Thursday, May 01, 2008 Seares: Band-Aid, ‘Saksak’ By Pachico A. Seares News Sense
JOHNSON & Johnson must have piled a lot of money since it registered the name Band-Aid in 1924. Surely, the firm contributed to the English language a word that's as generic and as familiar as colgate, xerox or gillete.
Yet people tend to belittle Band-Aid, a small prepared bandage of gauze and adhesive tape for minor wounds. It has come to mean "a temporary, superficial remedy for a serious or complex problem."
The word has surfaced with government plan, amid the food crisis, to spend P5 billion for the country's poorest of the poor.

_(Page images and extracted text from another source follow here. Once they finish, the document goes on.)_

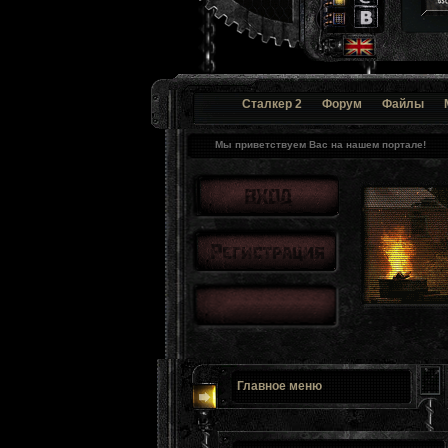
Сталкер 2
Форум
Файлы
Мы приветствуем Вас на нашем портале!
Главное меню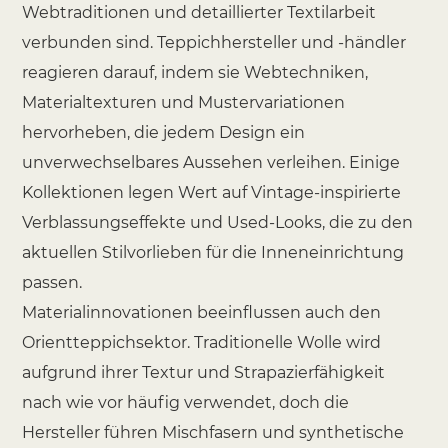
Webtraditionen und detaillierter Textilarbeit
verbunden sind. Teppichhersteller und -händler
reagieren darauf, indem sie Webtechniken,
Materialtexturen und Mustervariationen
hervorheben, die jedem Design ein
unverwechselbares Aussehen verleihen. Einige
Kollektionen legen Wert auf Vintage-inspirierte
Verblassungseffekte und Used-Looks, die zu den
aktuellen Stilvorlieben für die Inneneinrichtung
passen.
Materialinnovationen beeinflussen auch den
Orientteppichsektor. Traditionelle Wolle wird
aufgrund ihrer Textur und Strapazierfähigkeit
nach wie vor häufig verwendet, doch die
Hersteller führen Mischfasern und synthetische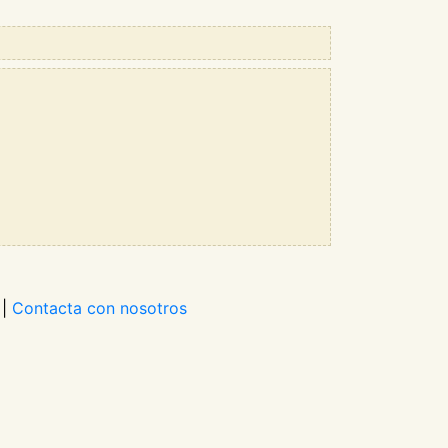
|
Contacta con nosotros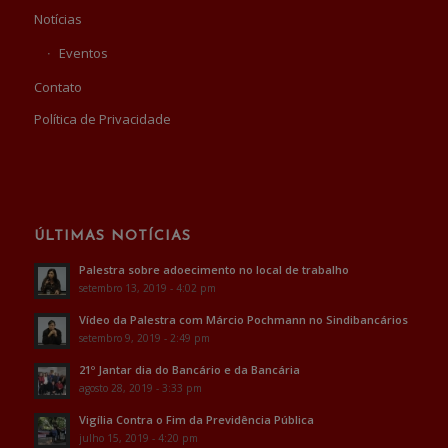
Notícias
Eventos
Contato
Política de Privacidade
ÚLTIMAS NOTÍCIAS
Palestra sobre adoecimento no local de trabalho
setembro 13, 2019 - 4:02 pm
Vídeo da Palestra com Márcio Pochmann no Sindibancários
setembro 9, 2019 - 2:49 pm
21º Jantar dia do Bancário e da Bancária
agosto 28, 2019 - 3:33 pm
Vigília Contra o Fim da Previdência Pública
julho 15, 2019 - 4:20 pm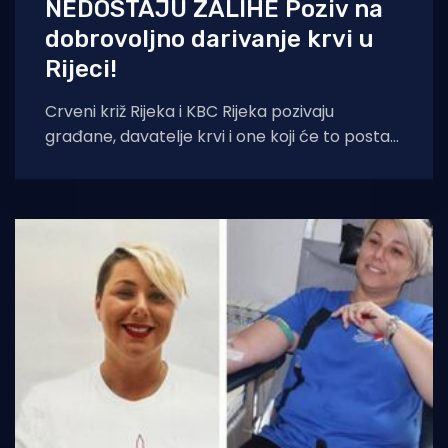
NEDOSTAJU ZALIHE Poziv na
dobrovoljno darivanje krvi u
Rijeci!
Crveni križ Rijeka i KBC Rijeka pozivaju
građane, davatelje krvi i one koji će to postati,
da zbog nedostatnih zaliha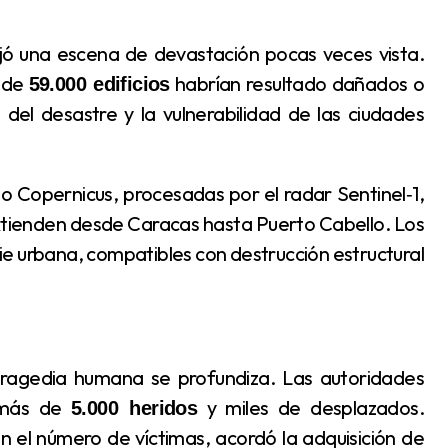
a de
habrían resultado dañados o
59.000 edificios
 del desastre y la vulnerabilidad de las ciudades
xtienden desde Caracas hasta Puerto Cabello. Los
e urbana, compatibles con destrucción estructural
 más de
y miles de desplazados.
5.000 heridos
 el número de víctimas, acordó la adquisición de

While P5 billion is staggering even under "immoderate greed" standards, cashout to 300,000 families in 20 poorest provinces will affect only 7 per cent of 4.7 million households in the country. Factor in the graft and waste, you know how tiny the help can be.
Throwing money
In that sense, the remedy is temporary and superficial---Band-Aid. Food crisis, now felt globally, requires a lot more than throwing money at the problem.

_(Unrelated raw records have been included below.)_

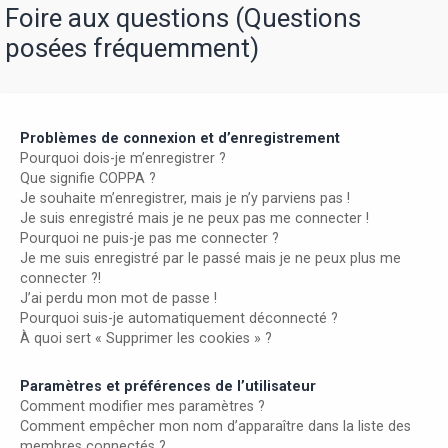
r
Foire aux questions (Questions
posées fréquemment)
Problèmes de connexion et d’enregistrement
Pourquoi dois-je m’enregistrer ?
Que signifie COPPA ?
Je souhaite m’enregistrer, mais je n’y parviens pas !
Je suis enregistré mais je ne peux pas me connecter !
Pourquoi ne puis-je pas me connecter ?
Je me suis enregistré par le passé mais je ne peux plus me
connecter ?!
J’ai perdu mon mot de passe !
Pourquoi suis-je automatiquement déconnecté ?
À quoi sert « Supprimer les cookies » ?
Paramètres et préférences de l’utilisateur
Comment modifier mes paramètres ?
Comment empêcher mon nom d’apparaître dans la liste des
membres connectés ?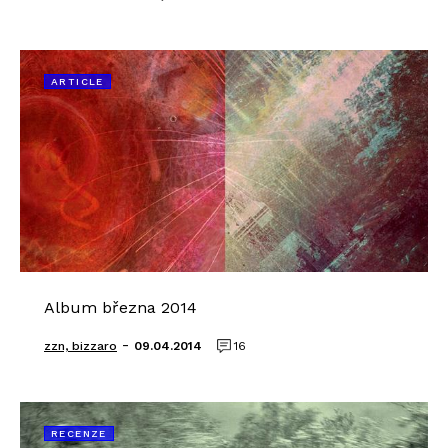
ARTICLE
Album března 2014
-
zzn, bizzaro
09.04.2014
16
RECENZE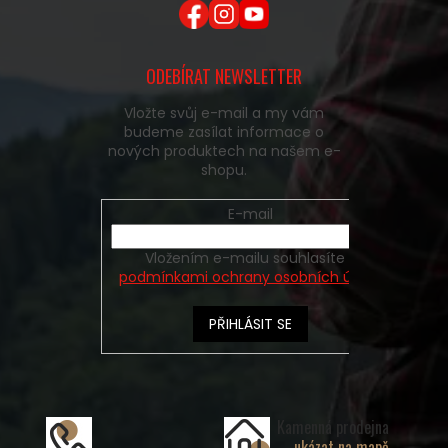
ODEBÍRAT NEWSLETTER
Vložte svůj e-mail a my vám
budeme zasílat informace o
nových produktech na našem e-
shopu.
E-mail
Vložením e-mailu souhlasíte s
podmínkami ochrany osobních údajů
PŘIHLÁSIT SE
Kamenná prodejna
ukázat na mapě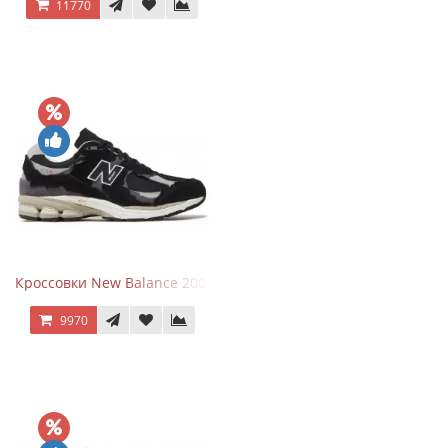
11770
Кроссовки New Balance 2002R Protection Pack Black Grey
9970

Agriculture and other experts can work on how to make this country self-reliant on food. But aside from making the poor more dependent on doleouts, cash windfall may help.

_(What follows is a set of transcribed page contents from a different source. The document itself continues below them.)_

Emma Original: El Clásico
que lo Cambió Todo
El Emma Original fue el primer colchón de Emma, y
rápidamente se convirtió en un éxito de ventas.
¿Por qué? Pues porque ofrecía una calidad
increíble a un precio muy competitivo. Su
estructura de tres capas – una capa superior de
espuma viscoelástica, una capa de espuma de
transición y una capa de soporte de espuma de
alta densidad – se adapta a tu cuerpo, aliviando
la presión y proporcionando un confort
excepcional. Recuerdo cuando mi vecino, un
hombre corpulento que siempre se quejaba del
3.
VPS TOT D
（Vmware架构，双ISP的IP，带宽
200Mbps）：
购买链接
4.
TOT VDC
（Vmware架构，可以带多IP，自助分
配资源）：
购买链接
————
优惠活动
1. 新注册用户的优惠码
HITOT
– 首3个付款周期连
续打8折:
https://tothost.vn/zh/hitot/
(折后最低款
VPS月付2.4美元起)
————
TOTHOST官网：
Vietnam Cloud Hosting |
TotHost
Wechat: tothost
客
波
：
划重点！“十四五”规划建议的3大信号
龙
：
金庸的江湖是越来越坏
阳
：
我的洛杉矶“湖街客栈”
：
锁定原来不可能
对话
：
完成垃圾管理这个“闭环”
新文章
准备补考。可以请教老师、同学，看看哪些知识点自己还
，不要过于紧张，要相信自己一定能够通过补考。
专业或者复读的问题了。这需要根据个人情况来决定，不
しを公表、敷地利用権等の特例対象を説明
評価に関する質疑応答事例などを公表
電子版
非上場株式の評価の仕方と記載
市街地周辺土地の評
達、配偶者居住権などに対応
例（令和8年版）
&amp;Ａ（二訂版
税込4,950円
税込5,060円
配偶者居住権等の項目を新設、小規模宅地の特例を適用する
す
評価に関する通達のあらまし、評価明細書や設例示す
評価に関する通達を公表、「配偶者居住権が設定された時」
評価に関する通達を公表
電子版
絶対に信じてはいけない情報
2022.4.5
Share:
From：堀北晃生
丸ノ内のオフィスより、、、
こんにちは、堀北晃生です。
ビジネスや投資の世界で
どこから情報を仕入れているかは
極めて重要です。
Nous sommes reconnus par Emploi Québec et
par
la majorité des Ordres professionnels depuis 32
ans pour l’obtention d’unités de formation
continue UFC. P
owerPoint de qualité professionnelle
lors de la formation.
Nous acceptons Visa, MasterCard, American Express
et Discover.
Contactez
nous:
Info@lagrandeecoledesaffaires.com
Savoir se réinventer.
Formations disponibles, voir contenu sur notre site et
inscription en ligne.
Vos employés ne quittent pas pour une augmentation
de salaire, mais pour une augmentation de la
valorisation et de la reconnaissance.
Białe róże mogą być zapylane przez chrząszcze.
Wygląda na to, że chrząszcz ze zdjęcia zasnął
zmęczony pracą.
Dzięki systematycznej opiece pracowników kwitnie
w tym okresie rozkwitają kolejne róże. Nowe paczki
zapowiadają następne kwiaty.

Of course, bigger and bolder moves are needed but to twiddle thumbs until those are taken is disastrous to a government sitting on the rim of a restive social volcano.
Saksak, or "Sinanduloy sa Kabusog, Sinanduloy sa Kahimsog," holds some promise if there's more to it than the catchy acronym and Gloria's product endorsement.
Band-Aid or Saksak, what counts is the relief it brings now along with, one hopes, other measures more effective and less transient.